State Ex Rel. Anderson-El v. Cooke

225 Wis.2d 604 (1999) 593 N.W.2d 98

STATE of Wisconsin EX REL. Ira Lee ANDERSON-EL, II, Petitioner-Respondent,[†]
v.
Marianne COOKE, Respondent-Appellant.

No. 98-0715.

Court of Appeals of Wisconsin.

Submitted on briefs February 1, 1999. Decided March 10, 1999.

*605 On behalf of the respondent-appellant, the cause was submitted on the brief of James E. Doyle, attorney general, and Robert D. Repasky, assistant attorney general.

On behalf of the petitioner-respondent, the cause was submitted on the brief of Ira Lee Anderson-El, II, pro se.

Before Snyder, P.J., Nettesheim and Anderson, JJ.

NETTESHEIM, J.

Marianne Cooke, the warden of the Kettle Morraine Correctional Institution (KM CI), appeals from an order of the circuit court vacating two disciplinary decisions against Ira Lee Anderson-El, II, an inmate at KMCI. The circuit court vacated the disciplinary decisions against Anderson-El because the department of corrections (the Department) did not provide him with written notice of the hearings pursuant *606 to WIS. ADM. CODE § DOC 303.81(9). The Department contends that Anderson-El waived his right to object based on lack of notice because he failed to raise the procedural defect either when he appeared at the disciplinary hearings or in his administrative appeals. We agree. Accordingly, we reverse the circuit court's order vacating the disciplinary committee findings.

What to work on:
1: Name every person who appears in the court opinion excerpt, with the role the excerpt gives each.
2: Using the court opinion excerpt, decide whether each statement holds: (a) The case was decided on March 10, 1999. (b) Anderson-El was represented by the attorney general. (c) The court of appeals affirmed the circuit court's order. For each, answer yes or no and quote the deciding words.
3: Write the next part of the court opinion excerpt, picking up after its final sentence.

Records supplied:

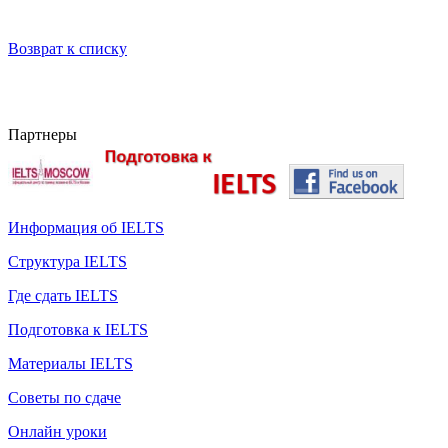
Возврат к списку
Партнеры
Информация об IELTS
Структура IELTS
Где сдать IELTS
Подготовка к IELTS
Материалы IELTS
Советы по сдаче
Онлайн уроки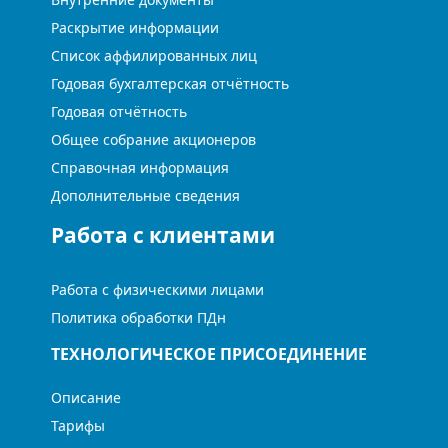
Раскрытие информации
Список аффилированных лиц
Годовая бухгалтерская отчётность
Годовая отчётность
Общее собрание акционеров
Справочная информация
Дополнительные сведения
Работа с клиентами
Работа с физическими лицами
Политика обработки ПДн
ТЕХНОЛОГИЧЕСКОЕ ПРИСОЕДИНЕНИЕ
Описание
Тарифы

Answers to each task:
1:
- Ira Lee Anderson-El, II: petitioner-respondent, an inmate at KMCI, who submitted his brief pro se
- Marianne Cooke: respondent-appellant, the warden of the Kettle Morraine Correctional Institution
- James E. Doyle: attorney general, on the brief for the respondent-appellant
- Robert D. Repasky: assistant attorney general, on the brief for the respondent-appellant
- Snyder: P.J., on the panel
- Nettesheim: J., on the panel and author of the opinion
- Anderson: J., on the panel

2:
(a) Yes: "Decided March 10, 1999."
(b) No: "the cause was submitted on the brief of Ira Lee Anderson-El, II, pro se."
(c) No: "we reverse the circuit court's order vacating the disciplinary committee findings."

3:
The facts underlying this appeal are straightforward. On February 19, 1997, Anderson-El was issued an Adult Conduct Report, No. 810289, alleging that on February 17 he had entered another inmate's quarters in violation of institution rules and that he had transferred property without authorization contrary to WIS. ADM. CODE § DOC 303.40. A hearing was held eleven days later on February 28, 1997. Anderson-El appeared with a witness and an advocate. He was found not guilty of entering another inmate's quarters; however, he was found guilty of transferring property. As a result, Anderson-El was denied canteen privileges for a two-week period. His appeal of the decision was denied by the warden on March 6, 1997.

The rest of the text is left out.